After the arrest, the NRI filed a writ petition seeking home cooked food. The NRI also filed an application seeking direction to the settlement commission to initiate settlement proceedings as he was unable to travel outside India after October, 2022.
The customs department raised preliminary objections with regard to maintainability of the writ petition on the ground that there were other statutory remedies available to the petitioner under law.
Dealing with the applicability of Article 32, Justice Murari said, “The reason why Article 32 is given such importance is because the State as an organ, if left without checks and balances, has the potential to become a tyrannical institution that can take the civil and individual liberties of its people for granted”.
He said, “To curb this inclination of the State at its very roots, the constitutional scheme envisaged an organ within the state machinery, namely the judicial organ, which is vested with the powers to interfere with the tyrannical tendencies of the State”.
Justice Murari said the apex court functions within the State, but in cases of violation of fundamental rights, also combats it.
“Further, the Constitution of India, amongst all the other rights conferred by it, has placed civil and individual liberties at the highest pedestal.

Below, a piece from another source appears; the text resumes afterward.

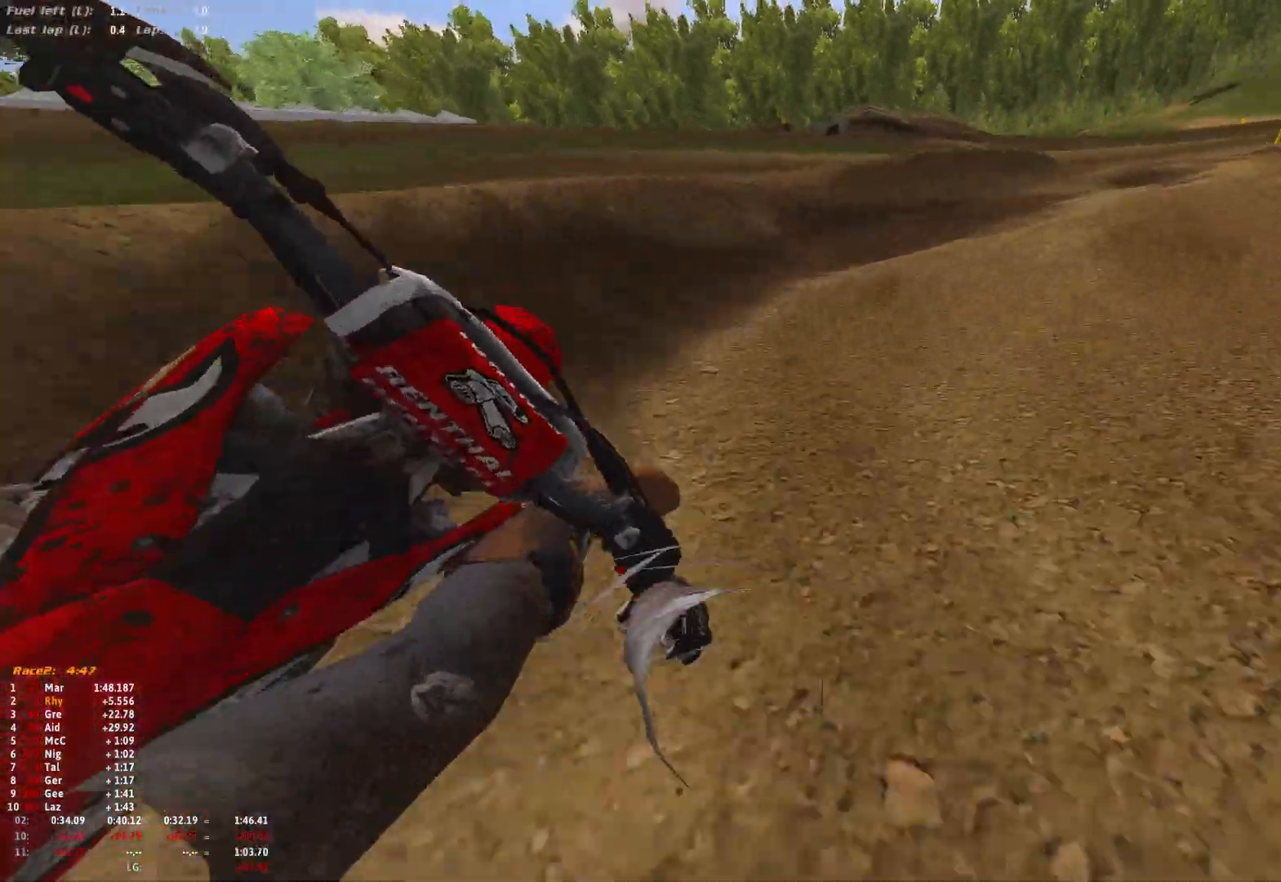
{"buttons": ["R1"], "left_stick": "right", "right_stick": "down", "events": [[300, "R2", "up"]]}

These civil and individual liberties that act as a sword and a shield against the State, find their translation from ideal to enforceable rights through Part III of the Constitution”, he said.
Justice Murari said one such right under Part III of the Constitution, which shields its people from the tyranny of the state, is Article 32 of the Constitution, which in itself is a fundamental right falling within part III of the Constitution that exists to protect other fundamental rights.
“By way of Article 32, any action of the State that violates the fundamental rights of a person, or causes harm to civil or individual liberties is within the purview of scrutiny of the Court”, he said.
Justice Murari rejected preliminary objections raised by the customs department regarding maintainability of the writ petition on “mere technicalities” and said if an application of settlement is filed by the NRI petitioner, the same shall be dealt with by the Settlement Commission on its own merits and in accordance with law and the procedure prescribed under the Customs Act.
Justice Karol, in his separate opinion, said the Customs Act, 1962 is a law to sternly and expeditiously deal with smuggled goods and curbs the dents on the revenue.
On applicability of Article 32 in the present case, Justice Karol said it is well settled law that the apex court has wide powers when violation of fundamental rights is alleged under Article 32.
“However, such intervention must be made on a case-by-case basis and only when a fundamental right question arises,” he said and noted the NRI petitioner approached the court through writ praying only for the grant of a direction for home cooked food for under trial prisoners and, only subsequently, an interlocutory application was filed seeking direction to the customs authority for settlement under Section 127B of the Customs Act, 1962.
“This approach taken by the Petitioner, in my view, is unwarranted and undesirable if not malafide for not exhausting the appropriate alternative remedies. Under the garb of relief purportedly relating to fundamental rights, the relief sought in the instant IA, is statutory in nature under the Act i.e. for an application of settlement to be decided,” he said.
Justice Karol said, “recourse to the fundamental right to approach this Court has to be permitted in cases where the fundamental rights of the Petitioner have been infringed. Herein, no such infringement is made out. No material has been brought on record displaying that the Customs Department has proceeded in a manner contravening the Constitutional mandate.”
He accepted the preliminary objections raised by the customs departments on the maintainability of the writ petition and dismissed the NRI’s application for direction to customs department to settle the dispute.
“Therefore, given the above, the present application is liable to be dismissed on maintainability. It is also to be noted that the practice of circumventing the well established principles for the exercise of the power of Article 32 should not be encouraged,” he said.